Should You Use Self-Directed IRA’s to Invest in Real Estate?

 In Property Management

Our answer is a resounding yes! Self-Directed IRA’s provide an individual more investment opportunities than a traditional IRA. Many people are unaware of the fact that you can use a self-directed IRA to purchase a variety of real estate and related assets including rental property, commercial buildings, rehabs, and notes. This is a popular investment choice among IRA owners and many of them focus only on real estate acquisition through the use of a real estate IRA.

It’s a common misconception that the only investments allowed in a retirement account are stocks, CDs, and mutual funds. Perhaps this is because the retirement industry is often dominated by custodians who only offer these types of investments. In fact, it is permissible for your IRA to invest in a variety of alternative assets — you just need a custodian that offers self-direction. The curtain needs to be lifted on this “secret” type of IRA so investors like you know they are able to leverage their money to acquire real properties, mortgages, and other non-traditional assets. This creates significant flexibility in investing options and greater control over the power of your investment. The real estate market is a good long-term investment and can often generate higher returns than the stock market.

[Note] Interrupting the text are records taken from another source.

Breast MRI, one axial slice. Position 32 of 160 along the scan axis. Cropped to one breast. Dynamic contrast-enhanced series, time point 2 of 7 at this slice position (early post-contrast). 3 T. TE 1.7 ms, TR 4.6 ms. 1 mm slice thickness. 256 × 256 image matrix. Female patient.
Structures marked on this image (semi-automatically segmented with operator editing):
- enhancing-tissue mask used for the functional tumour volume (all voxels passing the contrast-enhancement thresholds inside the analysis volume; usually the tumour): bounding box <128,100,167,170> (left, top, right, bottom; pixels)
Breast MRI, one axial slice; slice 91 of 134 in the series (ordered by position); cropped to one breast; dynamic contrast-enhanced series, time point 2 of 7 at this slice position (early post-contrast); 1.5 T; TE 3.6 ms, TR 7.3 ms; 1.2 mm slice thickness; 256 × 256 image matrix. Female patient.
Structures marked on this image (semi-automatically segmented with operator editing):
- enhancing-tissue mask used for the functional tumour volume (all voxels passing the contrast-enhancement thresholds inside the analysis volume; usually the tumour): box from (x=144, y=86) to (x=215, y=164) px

As with most solid and profitable financial decisions, it takes time and some planning. You have to be calculated with the timing when you open the account, transfer or rollover the assets, and of course, in finding the actual investment. It can take two to three weeks to open this type of account at a typical broker’s office, and you will need to find a custodian who will hold real estate inside an IRA. The down payment must come from IRA funds, so rollovers may be required.

Know that when you find the investment and it is in contract, the party that holds the IRA account reviews and signs the purchase agreement. Then the custodian must approve it and release the funds to the title company for purchase. All of this takes time, so be patient. There are plenty of rules and regulations and it can change based upon what you are wanting to use the funds for. When it comes to the real estate side of business and getting into rental properties it might not be a bad idea to talk with someone on that side of the business. Property managers are familiar with the business they are in, as any professional should be. Sit down and have a conversation with them on their side of this transaction. Ask questions about what their dealings are, what rules and regulations they are familiar with. Letting them speak to you about past situations and how to handle things in a manner to avoid problems in the long run. There is always more than one side to any story!

We recommend you take plenty of time before making any final decisions. Know all the rules and regulations as well as the pros and cons of this type of investment strategy. Using self-directing IRA’s as a way to invest in real estate can give you all the benefits of both worlds, but it does require some homework to build a foundation that will have the right kind of long term payoff.